▶ _EXERCISE AIM_
Set down exactly the lines below, starting at the one that contains "279 212 1.33" and ending at the one that contains "266 587 2029", with both of those lines included and nothing else.

Dataset entries
*** Block opens ***

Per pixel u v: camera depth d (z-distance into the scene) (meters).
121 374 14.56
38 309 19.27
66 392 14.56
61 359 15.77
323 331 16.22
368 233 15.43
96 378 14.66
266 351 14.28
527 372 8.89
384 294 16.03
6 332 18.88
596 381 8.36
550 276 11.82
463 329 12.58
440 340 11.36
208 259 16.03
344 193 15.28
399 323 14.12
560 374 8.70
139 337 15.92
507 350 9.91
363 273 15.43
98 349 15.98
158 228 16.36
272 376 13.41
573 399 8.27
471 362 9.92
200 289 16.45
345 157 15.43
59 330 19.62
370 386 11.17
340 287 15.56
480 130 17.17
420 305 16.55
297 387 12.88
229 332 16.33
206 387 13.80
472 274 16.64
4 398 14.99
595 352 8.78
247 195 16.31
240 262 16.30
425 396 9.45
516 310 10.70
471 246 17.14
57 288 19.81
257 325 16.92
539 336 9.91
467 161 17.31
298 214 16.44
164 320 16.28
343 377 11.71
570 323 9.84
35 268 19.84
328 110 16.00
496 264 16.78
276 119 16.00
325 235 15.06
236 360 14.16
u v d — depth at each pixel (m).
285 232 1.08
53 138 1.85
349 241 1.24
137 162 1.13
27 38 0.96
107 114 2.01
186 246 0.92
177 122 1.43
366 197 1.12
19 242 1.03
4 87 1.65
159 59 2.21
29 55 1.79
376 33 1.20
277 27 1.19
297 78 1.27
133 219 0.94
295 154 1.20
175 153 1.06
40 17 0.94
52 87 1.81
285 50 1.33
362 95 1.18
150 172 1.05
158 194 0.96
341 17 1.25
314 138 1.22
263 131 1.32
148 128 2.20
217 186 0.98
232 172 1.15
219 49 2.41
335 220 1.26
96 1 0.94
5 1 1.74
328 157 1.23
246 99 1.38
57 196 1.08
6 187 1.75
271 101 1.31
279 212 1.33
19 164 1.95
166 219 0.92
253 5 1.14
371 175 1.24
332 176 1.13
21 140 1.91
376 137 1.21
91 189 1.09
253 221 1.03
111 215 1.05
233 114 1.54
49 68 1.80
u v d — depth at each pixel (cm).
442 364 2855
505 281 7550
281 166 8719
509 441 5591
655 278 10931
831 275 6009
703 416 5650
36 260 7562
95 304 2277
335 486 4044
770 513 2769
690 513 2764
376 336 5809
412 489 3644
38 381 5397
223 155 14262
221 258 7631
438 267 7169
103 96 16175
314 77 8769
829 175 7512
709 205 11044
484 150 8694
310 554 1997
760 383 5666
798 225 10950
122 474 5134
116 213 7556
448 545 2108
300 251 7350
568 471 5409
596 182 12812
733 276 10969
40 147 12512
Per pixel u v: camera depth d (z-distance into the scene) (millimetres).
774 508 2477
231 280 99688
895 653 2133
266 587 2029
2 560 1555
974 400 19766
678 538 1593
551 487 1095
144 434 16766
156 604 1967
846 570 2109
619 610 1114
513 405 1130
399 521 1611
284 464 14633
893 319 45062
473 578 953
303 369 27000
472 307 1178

*** Block closes ***

▶ _RESULT OF THE EXERCISE_
279 212 1.33
19 164 1.95
166 219 0.92
253 5 1.14
371 175 1.24
332 176 1.13
21 140 1.91
376 137 1.21
91 189 1.09
253 221 1.03
111 215 1.05
233 114 1.54
49 68 1.80
u v d — depth at each pixel (cm).
442 364 2855
505 281 7550
281 166 8719
509 441 5591
655 278 10931
831 275 6009
703 416 5650
36 260 7562
95 304 2277
335 486 4044
770 513 2769
690 513 2764
376 336 5809
412 489 3644
38 381 5397
223 155 14262
221 258 7631
438 267 7169
103 96 16175
314 77 8769
829 175 7512
709 205 11044
484 150 8694
310 554 1997
760 383 5666
798 225 10950
122 474 5134
116 213 7556
448 545 2108
300 251 7350
568 471 5409
596 182 12812
733 276 10969
40 147 12512
Per pixel u v: camera depth d (z-distance into the scene) (millimetres).
774 508 2477
231 280 99688
895 653 2133
266 587 2029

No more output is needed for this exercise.